Maar soms loopt het ook eens grondig fout. Zoals toen hun eerste en belangrijke klant Superconfex hen de rug toekeerde. “Superconfex vertegenwoordigde toen één derde van onze omzet. Dat verteer je niet zomaar. Er zijn toen mensen moeten afvloeien. Bovendien was er ook het emotionele aspect: we waren met niets begonnen, een grote speler ging met ons in zee en hielp ons met de take-off,” blikt Michils terug.
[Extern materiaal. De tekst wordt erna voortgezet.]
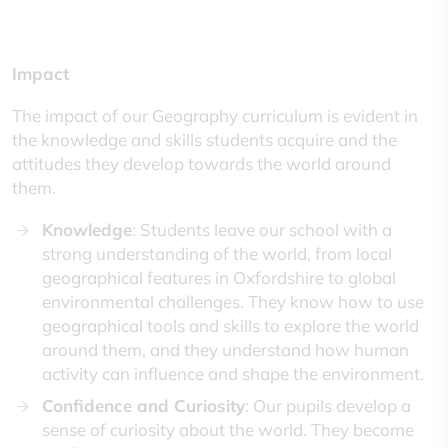
Impact
The impact of our Geography curriculum is evident in
the knowledge and skills students acquire and the
attitudes they develop towards the world around
them.
Knowledge
: Students leave our school with a
strong understanding of the world, from local
geographical features in Oxfordshire to global
environmental challenges. They know how to use
geographical tools and skills to explore the world
around them, and they understand how human
activity can influence and shape the environment.
Confidence and Curiosity
: Our pupils develop a
sense of curiosity about the world. They become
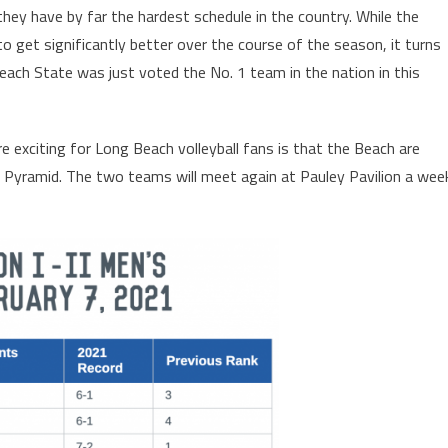
hey have by far the hardest schedule in the country. While the
 get significantly better over the course of the season, it turns
each State was just voted the No. 1 team in the nation in this
 exciting for Long Beach volleyball fans is that the Beach are
er Pyramid. The two teams will meet again at Pauley Pavilion a wee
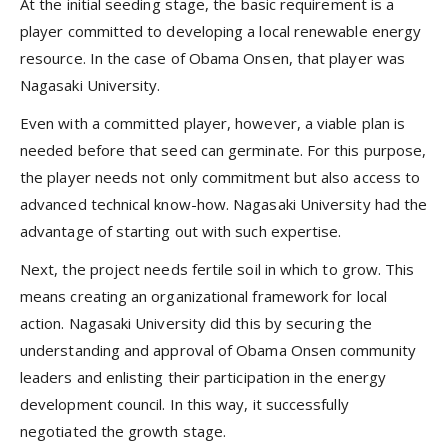
At the initial seeding stage, the basic requirement is a
player committed to developing a local renewable energy
resource. In the case of Obama Onsen, that player was
Nagasaki University.
Even with a committed player, however, a viable plan is
needed before that seed can germinate. For this purpose,
the player needs not only commitment but also access to
advanced technical know-how. Nagasaki University had the
advantage of starting out with such expertise.
Next, the project needs fertile soil in which to grow. This
means creating an organizational framework for local
action. Nagasaki University did this by securing the
understanding and approval of Obama Onsen community
leaders and enlisting their participation in the energy
development council. In this way, it successfully
negotiated the growth stage.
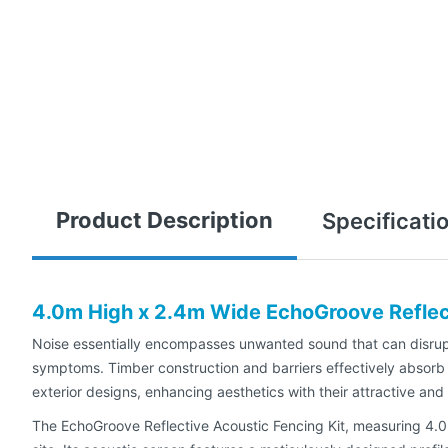
Product Description
Specificati
4.0m High x 2.4m Wide EchoGroove Reflect
Noise essentially encompasses unwanted sound that can disrupt,
symptoms. Timber construction and barriers effectively absorb 
exterior designs, enhancing aesthetics with their attractive and
The EchoGroove Reflective Acoustic Fencing Kit, measuring 4.0m 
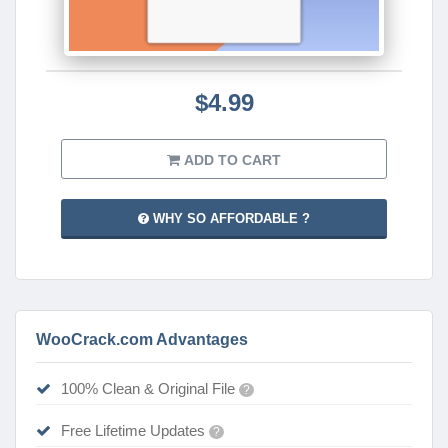
$4.99
ADD TO CART
WHY SO AFFORDABLE ?
WooCrack.com Advantages
100% Clean & Original File
?
Free Lifetime Updates
?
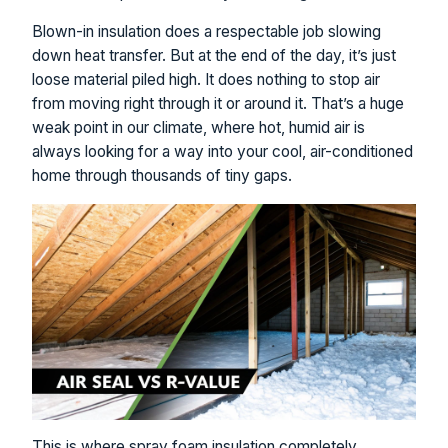
Blown-in insulation does a respectable job slowing
down heat transfer. But at the end of the day, it’s just
loose material piled high. It does nothing to stop air
from moving right through it or around it. That’s a huge
weak point in our climate, where hot, humid air is
always looking for a way into your cool, air-conditioned
home through thousands of tiny gaps.
This is where spray foam insulation completely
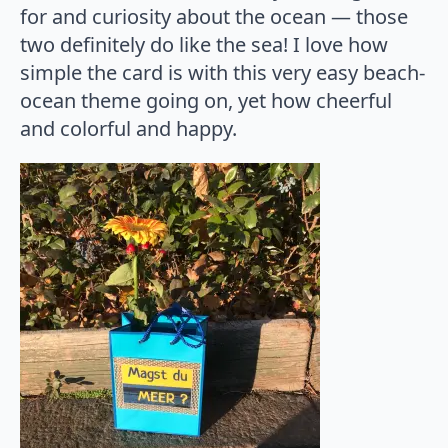
for and curiosity about the ocean — those
two definitely do like the sea! I love how
simple the card is with this very easy beach-
ocean theme going on, yet how cheerful
and colorful and happy.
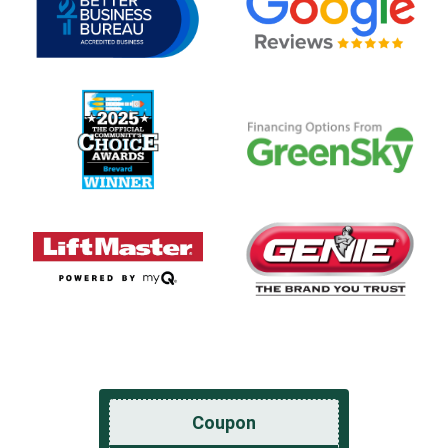
Coupon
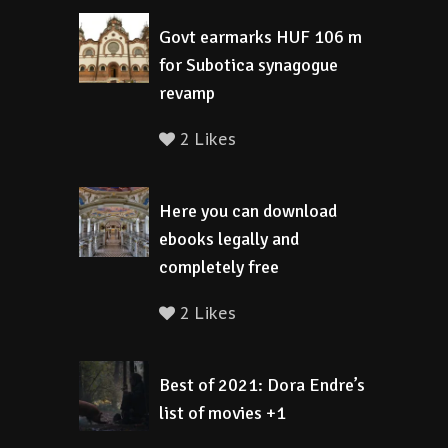
Govt earmarks HUF 106 m
for Subotica synagogue
revamp
2 Likes
Here you can download
ebooks legally and
completely free
2 Likes
Best of 2021: Dora Endre’s
list of movies +1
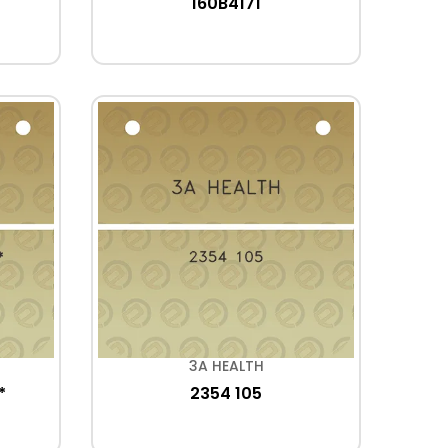
160B4171
3A HEALTH
*
2354 105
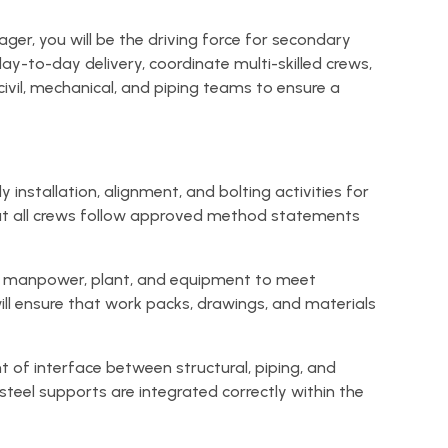
er, you will be the driving force for secondary
day-to-day delivery, coordinate multi-skilled crews,
ivil, mechanical, and piping teams to ensure a
y installation, alignment, and bolting activities for
that all crews follow approved method statements
te manpower, plant, and equipment to meet
ll ensure that work packs, drawings, and materials
t of interface between structural, piping, and
steel supports are integrated correctly within the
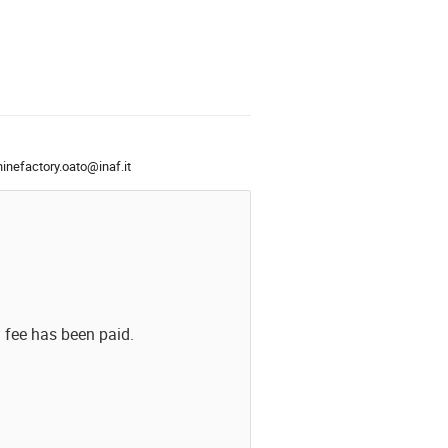
nefactory.oato@inaf.it
n fee has been paid.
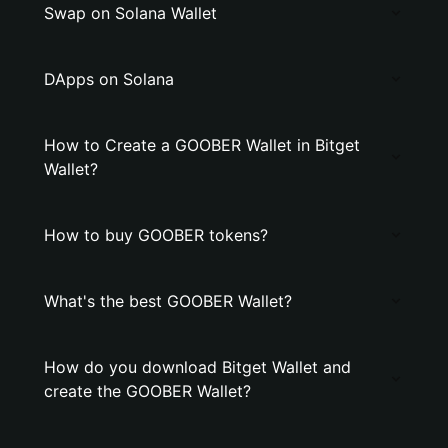
Swap on Solana Wallet
DApps on Solana
How to Create a GOOBER Wallet in Bitget
Wallet?
How to buy GOOBER tokens?
What's the best GOOBER Wallet?
How do you download Bitget Wallet and
create the GOOBER Wallet?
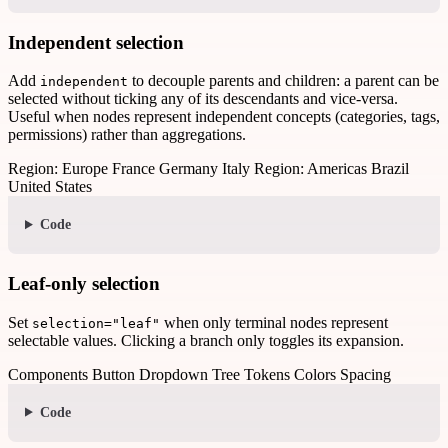
Independent selection
Add
to decouple parents and children: a parent can be
independent
selected without ticking any of its descendants and vice-versa.
Useful when nodes represent independent concepts (categories, tags,
permissions) rather than aggregations.
Region: Europe
France
Germany
Italy
Region: Americas
Brazil
United States
Code
Leaf-only selection
Set
when only terminal nodes represent
selection="leaf"
selectable values. Clicking a branch only toggles its expansion.
Components
Button
Dropdown
Tree
Tokens
Colors
Spacing
Code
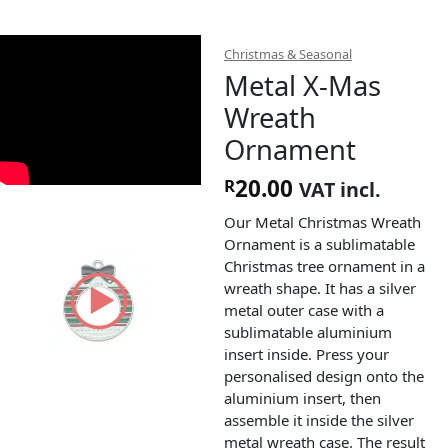
Christmas & Seasonal
Metal X-Mas
Wreath
Ornament
20.00
R
VAT incl.
Our Metal Christmas Wreath
Ornament is a sublimatable
Christmas tree ornament in a
wreath shape. It has a silver
metal outer case with a
sublimatable aluminium
insert inside. Press your
personalised design onto the
aluminium insert, then
assemble it inside the silver
metal wreath case. The result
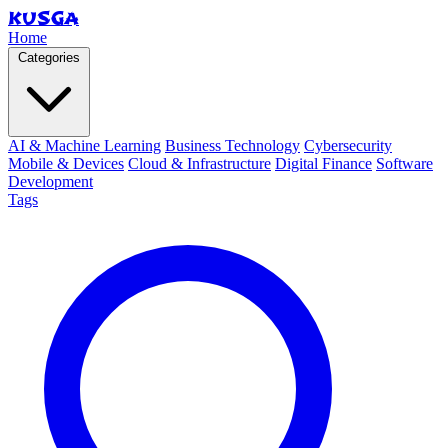
KUSGA
Home
Categories
AI & Machine Learning
Business Technology
Cybersecurity
Mobile & Devices
Cloud & Infrastructure
Digital Finance
Software
Development
Tags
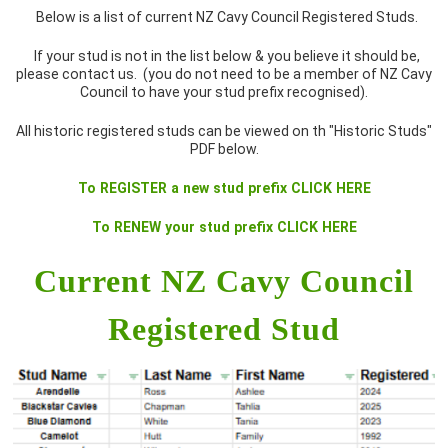
Below is a list of current NZ Cavy Council Registered Studs.
If your stud is not in the list below & you believe it should be,
please contact us. (you do not need to be a member of NZ Cavy
Council to have your stud prefix recognised).
All historic registered studs can be viewed on th "Historic Studs"
PDF below.
To REGISTER a new stud prefix CLICK HERE
To RENEW your stud prefix CLICK HERE
Current NZ Cavy Council
Registered Stud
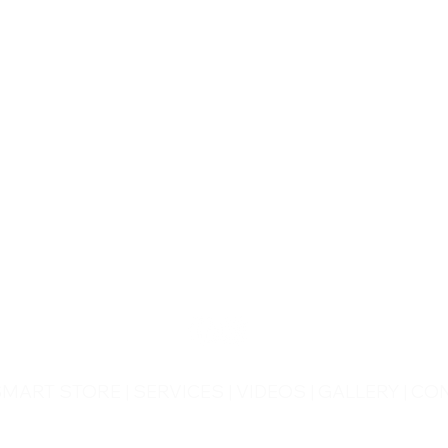
CONTACT US
Wheel Smart
T:
0208
687 1869
E:
info@wheelsmartlondon.co.uk
A: 174 London Road, Mitcham, CR4 3LD
SMART STORE
|
SERVICES
|
VIDEOS
|
GALLERY
|
CON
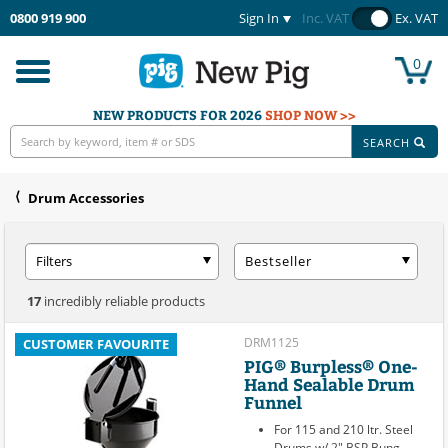
0800 919 900
Sign In
Inc. VAT
Ex. VAT
0
Toggle
navigation
NEW PRODUCTS FOR 2026
SHOP NOW >>
SEARCH
Drum Accessories
Filters
Bestseller
17
incredibly reliable products
DRM1125
CUSTOMER FAVOURITE
PIG® Burpless® One-
Hand Sealable Drum
Funnel
For 115 and 210 ltr. Steel
Drums w/ 2" BSP Bung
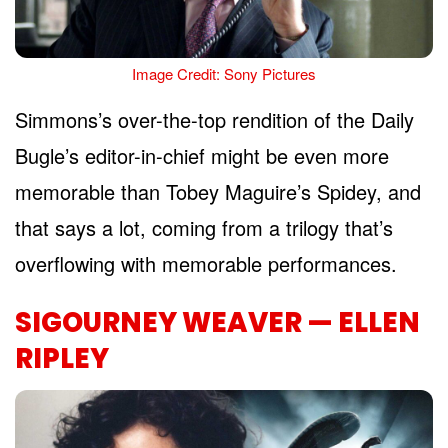
Image Credit: Sony Pictures
Simmons’s over-the-top rendition of the Daily
Bugle’s editor-in-chief might be even more
memorable than Tobey Maguire’s Spidey, and
that says a lot, coming from a trilogy that’s
overflowing with memorable performances.
SIGOURNEY WEAVER — ELLEN
RIPLEY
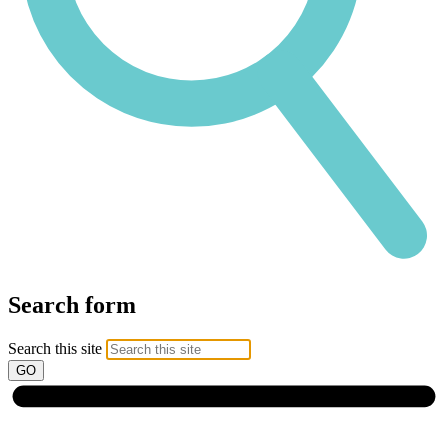
Search form
Search this site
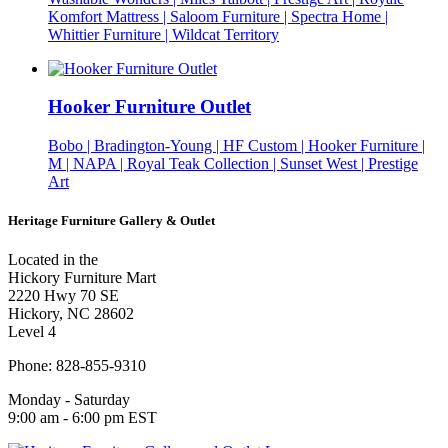
Komfort Mattress | Saloom Furniture | Spectra Home |
Whittier Furniture | Wildcat Territory
Hooker Furniture Outlet
Bobo | Bradington-Young | HF Custom | Hooker Furniture |
M | NAPA | Royal Teak Collection | Sunset West | Prestige
Art
Heritage Furniture Gallery & Outlet
Located in the
Hickory Furniture Mart
2220 Hwy 70 SE
Hickory, NC 28602
Level 4
Phone: 828-855-9310
Monday - Saturday
9:00 am - 6:00 pm EST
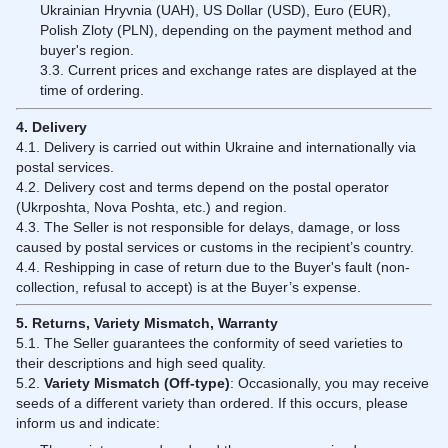
Ukrainian Hryvnia (UAH), US Dollar (USD), Euro (EUR),
Polish Zloty (PLN), depending on the payment method and
buyer's region.
3.3. Current prices and exchange rates are displayed at the
time of ordering.
4. Delivery
4.1. Delivery is carried out within Ukraine and internationally via
postal services.
4.2. Delivery cost and terms depend on the postal operator
(Ukrposhta, Nova Poshta, etc.) and region.
4.3. The Seller is not responsible for delays, damage, or loss
caused by postal services or customs in the recipient’s country.
4.4. Reshipping in case of return due to the Buyer's fault (non-
collection, refusal to accept) is at the Buyer’s expense.
5. Returns, Variety Mismatch, Warranty
5.1. The Seller guarantees the conformity of seed varieties to
their descriptions and high seed quality.
5.2.
Variety Mismatch (Off-type)
: Occasionally, you may receive
seeds of a different variety than ordered. If this occurs, please
inform us and indicate:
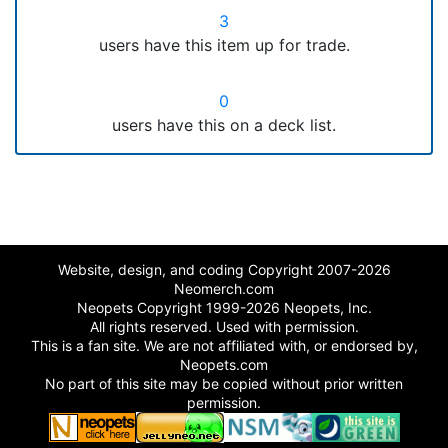
3
users have this item up for trade.
0
users have this on a deck list.
Website, design, and coding Copyright 2007-2026
Neomerch.com
Neopets Copyright 1999-2026 Neopets, Inc.
All rights reserved. Used with permission.
This is a fan site. We are not affiliated with, or endorsed by,
Neopets.com
No part of this site may be copied without prior written
permission.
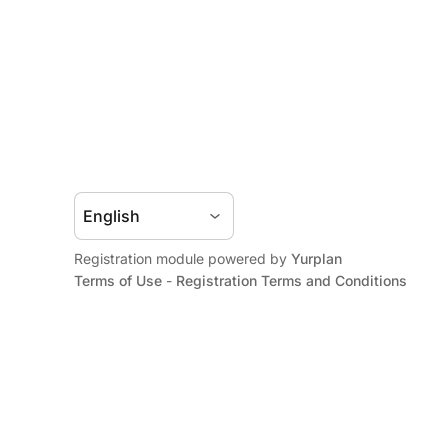
Registration module powered by
Yurplan
Terms of Use
-
Registration Terms and Conditions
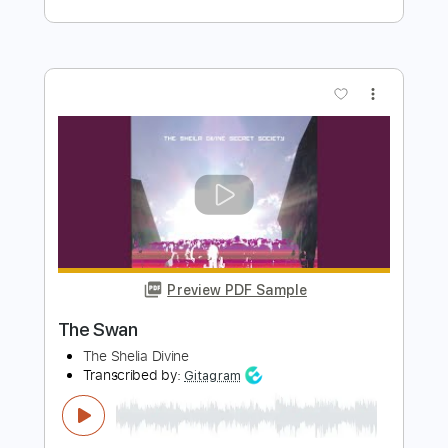
666MrDoom
Transcribed by:
GaboQuintero
Length
00:00
-
12:01
(Incomplete)
PDF, Guitar Pro
Delivery Files
Includes
Lead Tracks 🎸
Rhythm Tracks 🎶
Tablature
Inc. Chords
Inc. Lyrics
Tuning F A# D# G# C F
127 Bpm
Instant Delivery
$49.39
Add to Cart
Buy Now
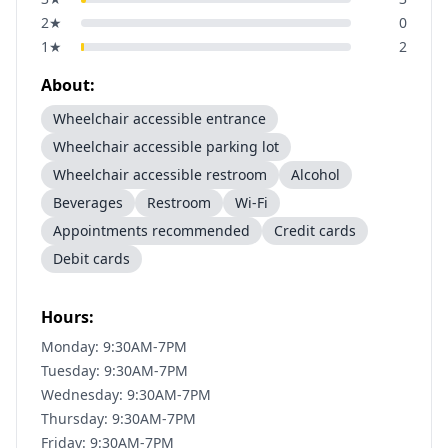
2
★
0
1
★
2
About:
Wheelchair accessible entrance
Wheelchair accessible parking lot
Wheelchair accessible restroom
Alcohol
Beverages
Restroom
Wi-Fi
Appointments recommended
Credit cards
Debit cards
Hours:
Monday: 9:30AM-7PM
Tuesday: 9:30AM-7PM
Wednesday: 9:30AM-7PM
Thursday: 9:30AM-7PM
Friday: 9:30AM-7PM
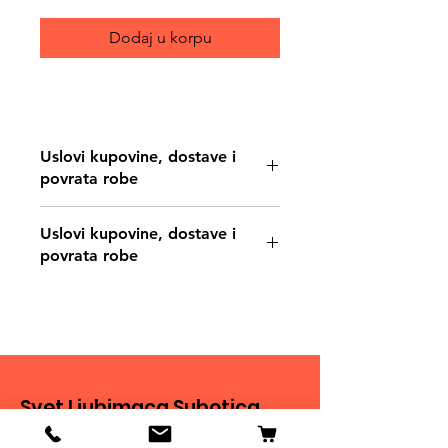
Dodaj u korpu
Uslovi kupovine, dostave i
povrata robe
https://www.svetljubimacasubotica.co
Uslovi kupovine, dostave i
m/shipping-and-returns
povrata robe
https://www.svetljubimacasubotica.co
m/shipping-and-returns
Svet Ljubimaca Subotica
Ivana Milankovića 40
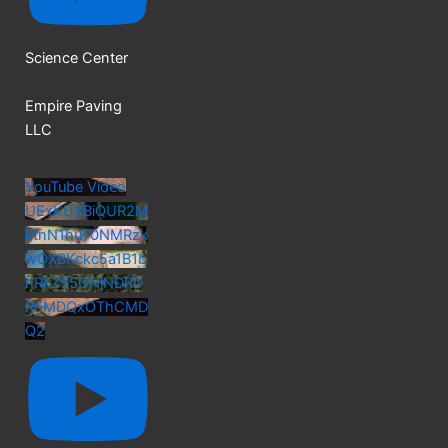
Science Center
Empire Paving
LLC
YouTube Video
UExKUXBiQUR2M
ktnN1huT0NMRzk
wOXBKckc5a1B1b
nRkZS5GNjNDRD
REMDQxOThCMD
Q2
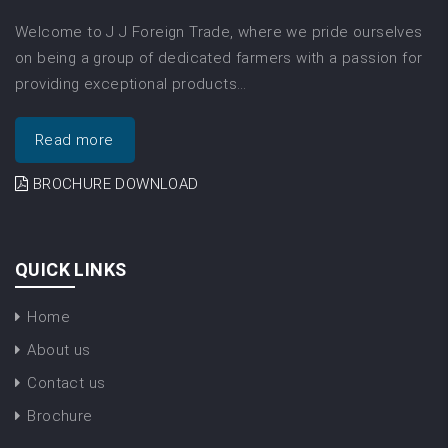
Welcome to J J Foreign Trade, where we pride ourselves
on being a group of dedicated farmers with a passion for
providing exceptional products…
Read more
BROCHURE DOWNLOAD
QUICK LINKS
Home
About us
Contact us
Brochure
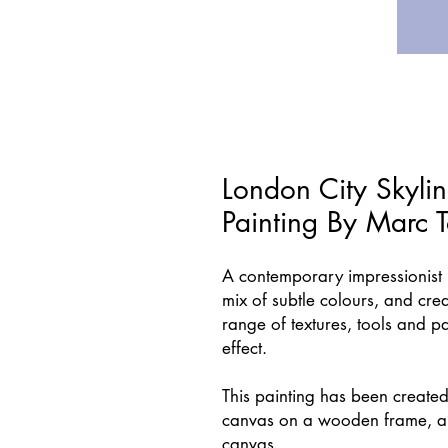
London City Skylin
Painting By Marc 
A contemporary impressionist p
mix of subtle colours, and crea
range of textures, tools and p
effect.
This painting has been created
canvas on a wooden frame, an
canvas.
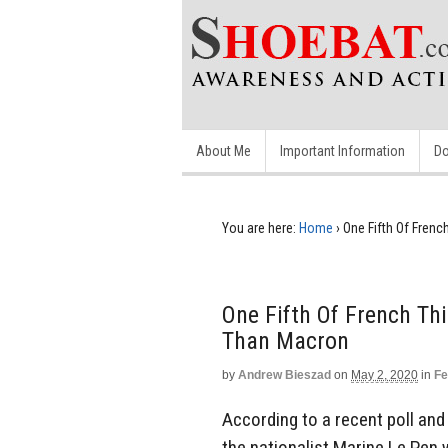
About Me
Important Information
Do
You are here:
Home
›
One Fifth Of Fren
One Fifth Of French Th
Than Macron
by
Andrew Bieszad
on
May 2, 2020
in
Fe
According to a recent poll and 
the nationalist Marine Le Pen 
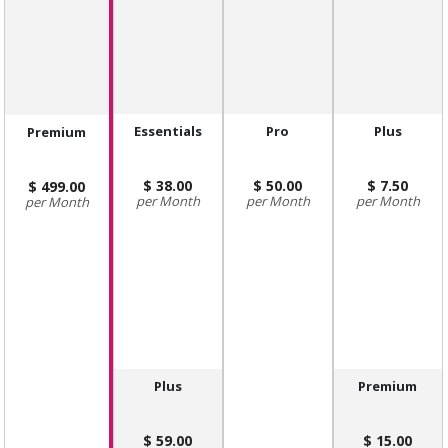
Essentials
Pro
Plus
Premium
38.00
50.00
7.50
499.00
Month
Month
Month
Month
Plus
Premium
59.00
15.00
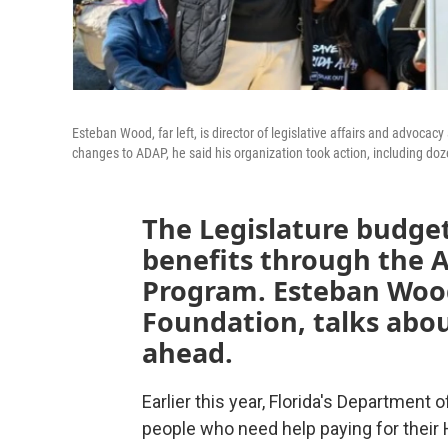
Esteban Wood, far left, is director of legislative affairs and advoc
changes to ADAP, he said his organization took action, including dozen
The Legislature budget
benefits through the 
Program. Esteban Wood
Foundation, talks abou
ahead.
Earlier this
year, Florida's Department o
people who need help paying for their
Dergelijke crisissen wegen natuurlijk op de interne loyaliteit, maar dat hebben ze met verve doorstaan, vinden ze. “Wij hebben niets op papier staan wat op een contract met elkaar lijkt,” lacht Michils. “Er gaat in veel bedrijven te veel energie verloren aan hiërarchische discussies en politiek.”

Wat ons bij de echte politiek brengt. Quattro is het bureau dat de CVP begeleidt in zijn zoektocht naar zichzelf, wat alvast resulteerde in de naamswijziging CD&V. Politieke marketing is iets heel anders. Voor een product gebeurt er een marktonderzoek en is de doelgroep bekend. Bij een politiek merk is er geen tijd voor een marktonderzoek. De actualiteit en de wetstraatwatchers bepalen de agenda. “Maar je mag je daar niet op blindstaren,” zegt Michils. “Wetstraatjournalisten vertegenwoordigen de man in de straat niet. Een voordeel is wel dat je je geen zorgen hoeft te maken over media-aandacht. Bij een politieke partij krijg je die gratis en veel.”

Maar de consument is volwassen en kritisch geworden. Hij pikt geen marketingtrucjes meer. “Net daarom is de essentie van een product _ of dat nu een frisdrank of een politieke partij is _ zo belangrijk. Wij kunnen alleen de waarheid uit een product halen en daar een luidspreker opzetten. Marketing is het uitvergroten van de inhoudelijke kwaliteiten. Als die er niet is, dan flop je.”

Lieven Desmet

“Je hebt een werksfeer van ‘no nonsense’ nodig. Het is máár reclame. Sommigen in deze wereld nemen zichzelf zo serieus.”